The other point at which the legal community gathers to consider the worth of a homemaker is another of life’s grimmer way stations: divorce.
Divorce, while unfortunate, is a marvellous clarifier. It enables husbands and wives to conduct – in court, and before a professionally indifferent arbiter – all the arguments they might secretly have rehearsed in ostensibly happier times.
‘You had nothing when I married you!’
‘Think of what I put up with, you cheating couch potato!’
‘You’ve spent a small fortune on shoes. How dare you!’
‘What sort of grown man can’t pick up his own pants?’
There is a deep psychological reckoning in divorce. All of a sudden, the emotional discounts people afford to each other when they are in loving relationships (He’s a good dad, so I don’t mind that it’s always me who gets up with the children. She works hard; what does it matter if she is addicted to Gray’s Anatomy?) are summarily cancelled. Instead of the emotional division of labour implicit in most relationships, couples move to a mandated division of labour, by agreement or by order of the court.
All of a sudden, matters of care, custody and maintenance are written down on a piece of paper, the way they hardly ever are when things are still going okay.
In some cases, divorced women find that their husbands become more domestically productive than they were before. Which would be great, if it wasn’t for the loneliness and heartbreak and so on.
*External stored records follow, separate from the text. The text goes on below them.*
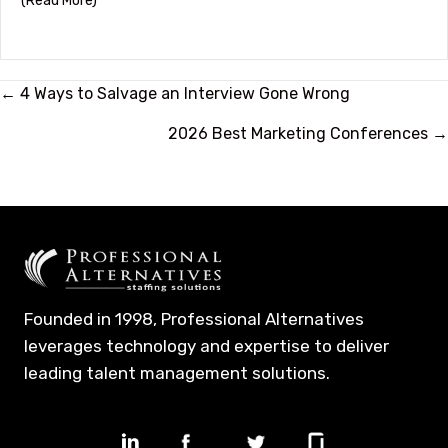
(Read More)
Posts
← 4 Ways to Salvage an Interview Gone Wrong
navigation
2026 Best Marketing Conferences →
Founded in 1998, Professional Alternatives
leverages technology and expertise to deliver
leading talent management solutions.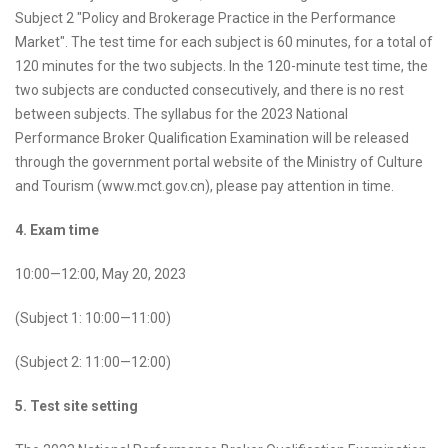
Subject 2 "Policy and Brokerage Practice in the Performance
Market". The test time for each subject is 60 minutes, for a total of
120 minutes for the two subjects. In the 120-minute test time, the
two subjects are conducted consecutively, and there is no rest
between subjects. The syllabus for the 2023 National
Performance Broker Qualification Examination will be released
through the government portal website of the Ministry of Culture
and Tourism (www.mct.gov.cn), please pay attention in time.
4. Exam time
10:00—12:00, May 20, 2023
(Subject 1: 10:00—11:00)
(Subject 2: 11:00—12:00)
5. Test site setting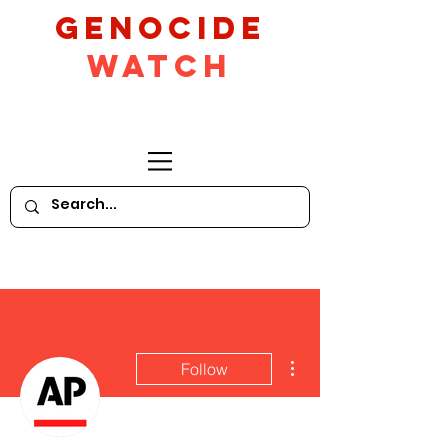
GeNocide
Watch
More actions
Follow
Writer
But there is also – importantly – an economic reckoning in divorce. It is one of the only circumstances in which a woman’s domestic contribution to a household is calculated and the result is that actual money changes hands, rather than just citation credits or Nobel Prizes.
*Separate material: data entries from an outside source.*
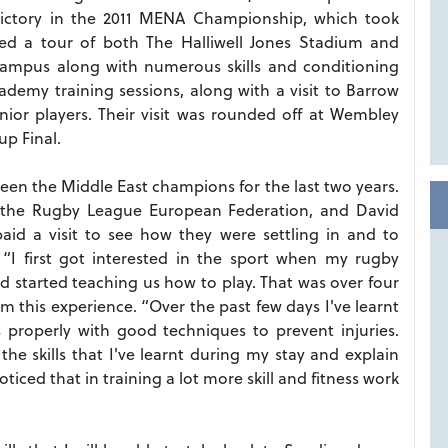
 victory in the 2011 MENA Championship, which took
ded a tour of both The Halliwell Jones Stadium and
 campus along with numerous skills and conditioning
demy training sessions, along with a visit to Barrow
nior players. Their visit was rounded off at Wembley
p Final.
een the Middle East champions for the last two years.
 the Rugby League European Federation, and David
aid a visit to see how they were settling in and to
: “I first got interested in the sport when my rugby
 started teaching us how to play. That was over four
om this experience. “Over the past few days I've learnt
s properly with good techniques to prevent injuries.
he skills that I've learnt during my stay and explain
iced that in training a lot more skill and fitness work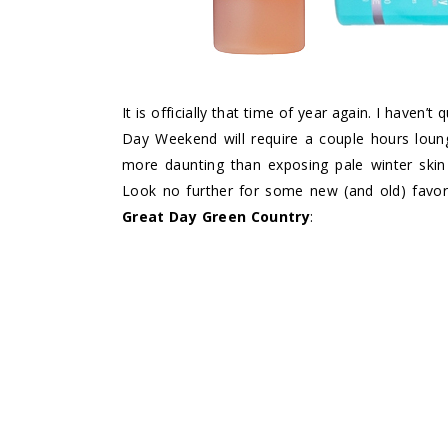
It is officially that time of year again. I haven’
Day Weekend will require a couple hours loung
more daunting than exposing pale winter skin
Look no further for some new (and old) favorit
Great Day Green Country
:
Western divorce law is a fabulously serpentine affair. In England, until the year 1857, divorces were only awarded with the direct approval of Parliament. Obviously, they weren’t very easy to get, given that you had to summon a simple majority on the House of Commons just to get shot of your spouse; unsurprisingly, it was only the rich and influential who managed it.
And even if you were rich and influential, it helped to be male, as the rules about what constituted a divorceable offence varied for men and women. A single act of adultery committed by a wife, for instance, was grounds for her husband to divorce her – no questions asked. But in order for adultery to be a divorcing matter for a woman, her husband needed to be a serial, irrepressible and shame-less pants man, preferably with goats, before Parliament would even think of getting involved.
The reasoning behind this imbalance was summarised rather fragrantly by the estimable Dr Samuel Johnson: ‘Between a man and his wife, a husband’s infidelity is nothing. Wise married women do not trouble themselves about the infidelity of their husbands. The difference between the two cases is boundless. The man imposes no bastards upon his wife. A man, to be sure, is criminal in the sight of God, but he does not do his wife a very material injury if he does not insult her; if, for instance, he steals privately to her chambermaid; Sir, a wife ought not greatly to resent this.’